**List of tasks**
A. Answer the following from the text provided.
(i) Which edition of "The Art of Assembly" takes a close look at the legacy of Occupy Wall Street?
(ii) In which city was Didier Eribon a professor of sociology?
(iii) In what year was Return to Reims published?
B. In the text provided, rewrite the stretch from "MAX HAIVEN °" through "are reconfiguring themselves.", switching "afterlives" for "legacies".
C. State whether each statement agrees with the text provided, answering yes or no and quoting the deciding words.
(i) Chantal Mouffe is described as a political theorist.
(ii) Judith Butler is one of the participants in the 7th edition.
(iii) Didier Eribon was a visiting professor at Columbia University.

**Text provided**

---------------

NORA STERNFELD ° What is a radical-democratic museum?

inking about strategies that are challenging the archive, appropriating museum space, producing alternative knowledge and rethinking education, art educator and curator Nora Sternfeld asks: Can the museum become a space of assembly that allows us to deal with what has happened in the past, to negotiate what this means for the present, and to imagine a future that is more than the mere extension of the present?

VIII: 10 Years Occupy Wall Street (Judith Butler, Max Haiven & Florian Malzacher)

About ten years ago the series of square occupations all over the world begun – after Tunis, Cairo, Athens, Madrid the wave swept over to New York. Mid-September 2011 the fist protest begun in the midst of Lower Manhattan’s bank towers: Occupy Wall Street became a symbol of resistance against financial capitalism and big corporations. And it’s assemblies set examples for a different way of discussing and decision making that influences activists all over the word but also resonated in theatre and art. On the occasion of the 10th anniversary of the occupation of Zucchotti Square the 8th edition of The Art of Assembly takes a close look at its legacy: Philosopher Judith Butler, author of the probably most influential book on assemblies in recent years, asks how – in the light of recent pandemic experiences – an ethics of care can enter into our politics of assembly. Writer and activist Max Haiven summons the ghosts of Occupy and looks – in the the spirit of the late anthropologist and OWS key figure David Graeber – back at a haunted decade.

VII: Agonistic Gatherings (Didier Eribon, Chantal Mouffe & Florian Malzacher)

The assemblies of the numerous square occupations during the last decade have often been laboratories of radical forms of democracy, experimenting with non-hierarchical structures and consensus models instead of majority voting. While watching these movements with sympathy, political theorist Chantal Mouffe emphasises also the necessity of dissensus, of an agonistic pluralism in which adversaries openly fight for their hegemonic projects. Philosopher and sociologist Didier Eribon reflects on the conditions and the limits of such mobilisations and insists on the unsurpassable plurality of movements like the gilets jaunes in France, or more recently, the massive strikes and protests against the demolition of the public sector, as well as the demonstrations against racism etc. In the 7th edition of “The Art of Assembly” Eribon and Mouffe discuss how much agonism social movements can bare and how the diversity of democratic demands should be addressed.

DIDIER ERIBON ° How and When Can We Say “We”? On Social Protest and Political Dissent

Didier Eribon is a French sociologist and philosopher. He was professor of sociology in Amiens and visiting professor at the University of California, Berkeley, at the Institute for Advanced Study in Princeton, at the universities of Harvard and Yale, at New York University (NYU) and at Columbia University. His socio-autobiography Return to Reims (2009) in which he reveals the break-up of French society attracted international attention. His work Insult and theMaking of the Gay Self (1999) has become a classic and a founding document of Queer Studies. Among his most recent publications are La société comme verdict(2013) and Principes d’une pensée critique (2016).

MAX HAIVEN ° The Ghosts of Occupy. Notes on a Haunted Decade, in the Spirit of David Graeber?

Taking up David Graeber’s theorization of Occupy as a movement not simply for political change but for a different kind of politics, Max Haiven presents these afterlives of Occupy as indicative of our political-economic moment where both power and resistance are reconfiguring themselves.

---------------

**Input data**
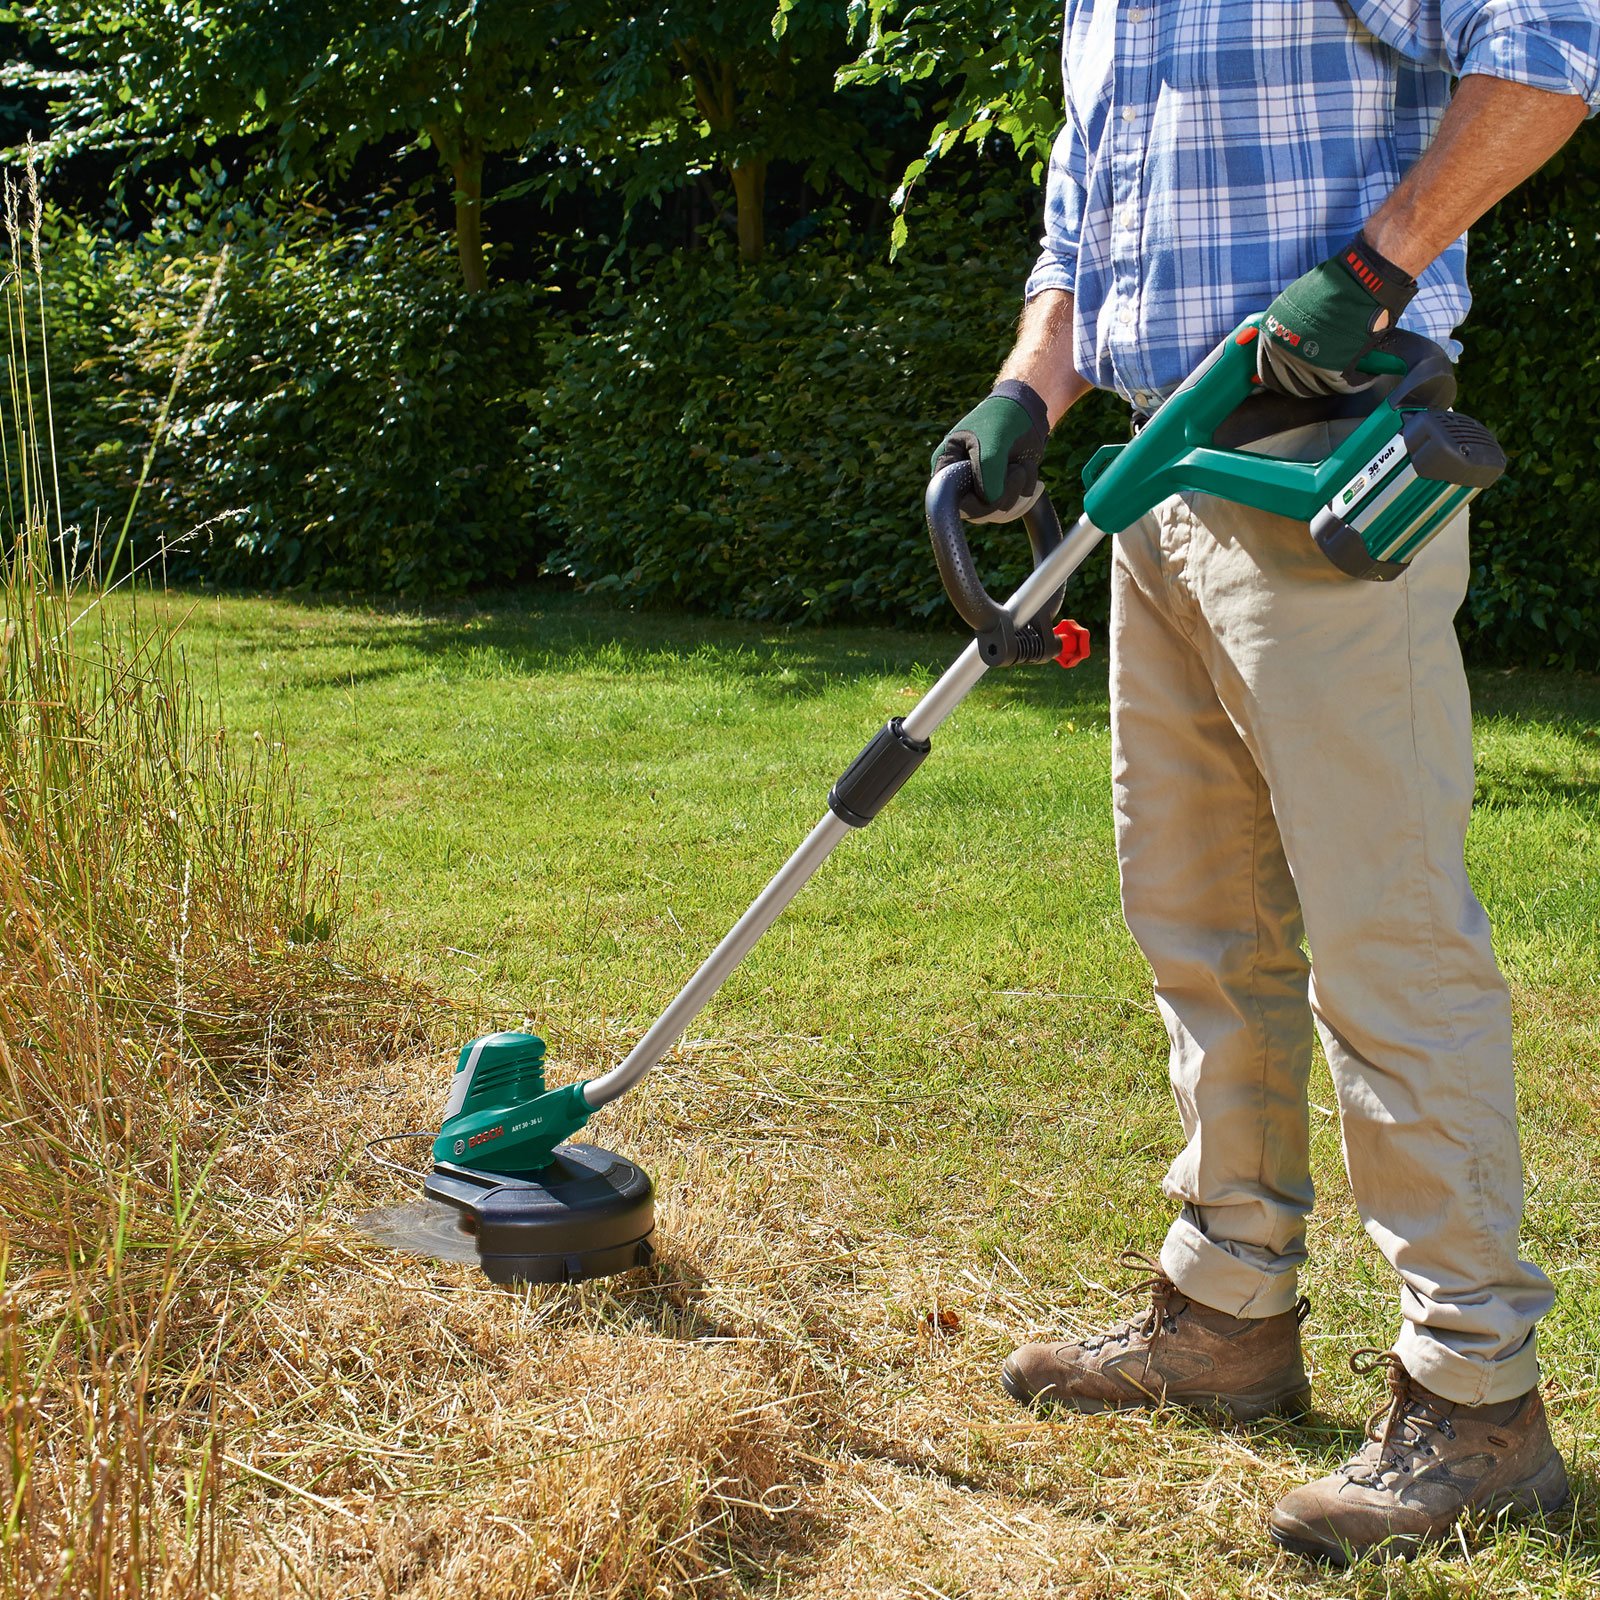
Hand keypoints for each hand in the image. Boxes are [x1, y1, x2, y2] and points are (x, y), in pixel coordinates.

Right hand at [930, 380, 1049, 522]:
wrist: (1026, 411)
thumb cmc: (1001, 419)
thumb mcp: (991, 444)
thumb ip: (987, 475)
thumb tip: (991, 502)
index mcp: (947, 466)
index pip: (948, 501)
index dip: (971, 503)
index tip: (990, 493)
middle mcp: (960, 481)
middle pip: (975, 511)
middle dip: (1001, 494)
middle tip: (1016, 471)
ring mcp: (981, 487)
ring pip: (997, 510)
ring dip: (1017, 487)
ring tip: (1020, 464)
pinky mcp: (1001, 490)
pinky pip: (1014, 504)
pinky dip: (1025, 486)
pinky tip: (1025, 467)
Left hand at [1257, 234, 1417, 398]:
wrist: (1364, 279)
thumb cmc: (1337, 286)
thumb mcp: (1297, 303)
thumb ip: (1289, 327)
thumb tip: (1291, 345)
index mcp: (1271, 333)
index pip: (1267, 371)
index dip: (1283, 378)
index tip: (1295, 378)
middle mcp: (1283, 349)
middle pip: (1290, 385)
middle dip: (1308, 385)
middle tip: (1325, 380)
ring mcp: (1305, 362)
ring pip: (1315, 389)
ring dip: (1331, 385)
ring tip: (1347, 375)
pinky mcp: (1331, 369)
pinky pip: (1342, 386)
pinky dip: (1356, 382)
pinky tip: (1364, 375)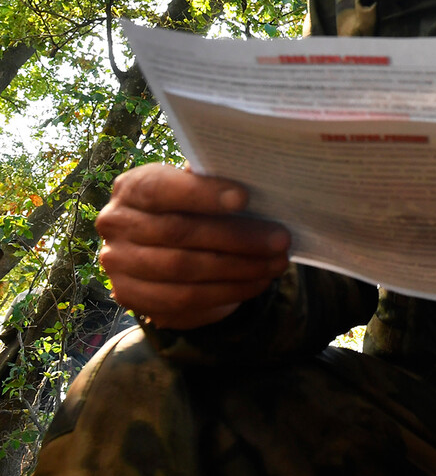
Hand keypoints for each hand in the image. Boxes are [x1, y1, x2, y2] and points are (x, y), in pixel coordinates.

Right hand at [96, 163, 289, 329]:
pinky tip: (257, 282)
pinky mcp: (131, 296)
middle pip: (179, 232)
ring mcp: (118, 263)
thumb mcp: (196, 189)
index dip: (202, 194)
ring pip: (184, 269)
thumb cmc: (190, 208)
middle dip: (236, 237)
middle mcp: (115, 223)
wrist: (163, 249)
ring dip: (238, 268)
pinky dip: (227, 292)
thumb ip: (212, 183)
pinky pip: (183, 299)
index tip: (245, 198)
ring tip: (276, 263)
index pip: (160, 189)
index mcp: (131, 187)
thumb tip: (253, 176)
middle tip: (280, 239)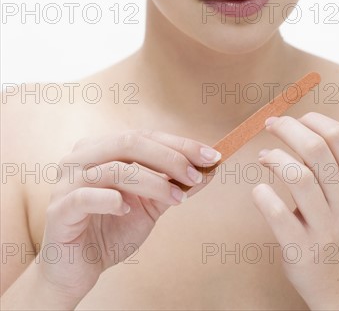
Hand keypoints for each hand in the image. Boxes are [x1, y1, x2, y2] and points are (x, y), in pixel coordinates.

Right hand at [37, 129, 220, 302]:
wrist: (76, 269)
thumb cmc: (111, 230)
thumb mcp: (149, 205)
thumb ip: (173, 185)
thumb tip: (210, 170)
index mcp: (101, 148)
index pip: (145, 136)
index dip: (180, 144)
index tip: (212, 156)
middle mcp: (81, 157)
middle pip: (129, 143)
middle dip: (169, 158)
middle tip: (195, 176)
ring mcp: (67, 181)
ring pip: (115, 169)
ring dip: (153, 182)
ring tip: (176, 199)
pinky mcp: (59, 209)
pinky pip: (87, 196)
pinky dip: (113, 200)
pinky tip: (128, 210)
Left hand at [251, 112, 338, 309]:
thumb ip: (328, 168)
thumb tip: (294, 131)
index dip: (314, 119)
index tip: (296, 119)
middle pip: (316, 149)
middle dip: (288, 128)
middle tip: (271, 126)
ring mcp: (325, 227)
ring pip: (297, 176)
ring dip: (273, 157)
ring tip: (263, 158)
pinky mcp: (300, 248)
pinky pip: (276, 212)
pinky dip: (261, 194)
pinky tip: (259, 190)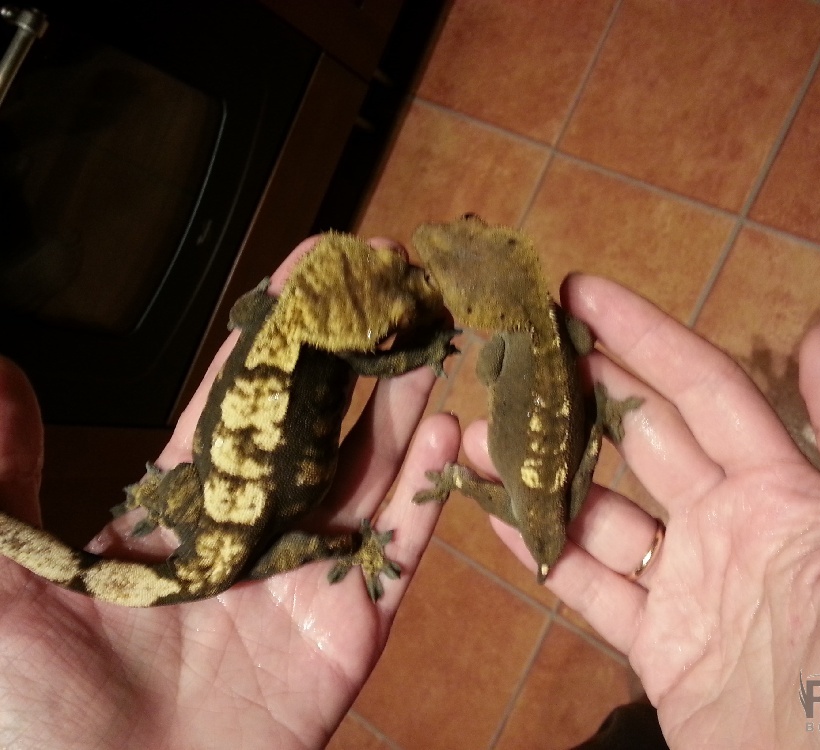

---------------

**Responses by item number**
A.
(i) The 8th edition
(ii) Amiens
(iii) 2009

B.
MAX HAIVEN ° The Ghosts of Occupy. Notes on a Haunted Decade, in the Spirit of David Graeber?

Taking up David Graeber’s theorization of Occupy as a movement not simply for political change but for a different kind of politics, Max Haiven presents these legacies of Occupy as indicative of our political-economic moment where both power and resistance are reconfiguring themselves.

C.
(i) Yes: "political theorist Chantal Mouffe emphasises also the necessity of dissensus"
(ii) No: "VII: Agonistic Gatherings (Didier Eribon, Chantal Mouffe & Florian Malzacher)"
(iii) Yes: "at New York University (NYU) and at Columbia University"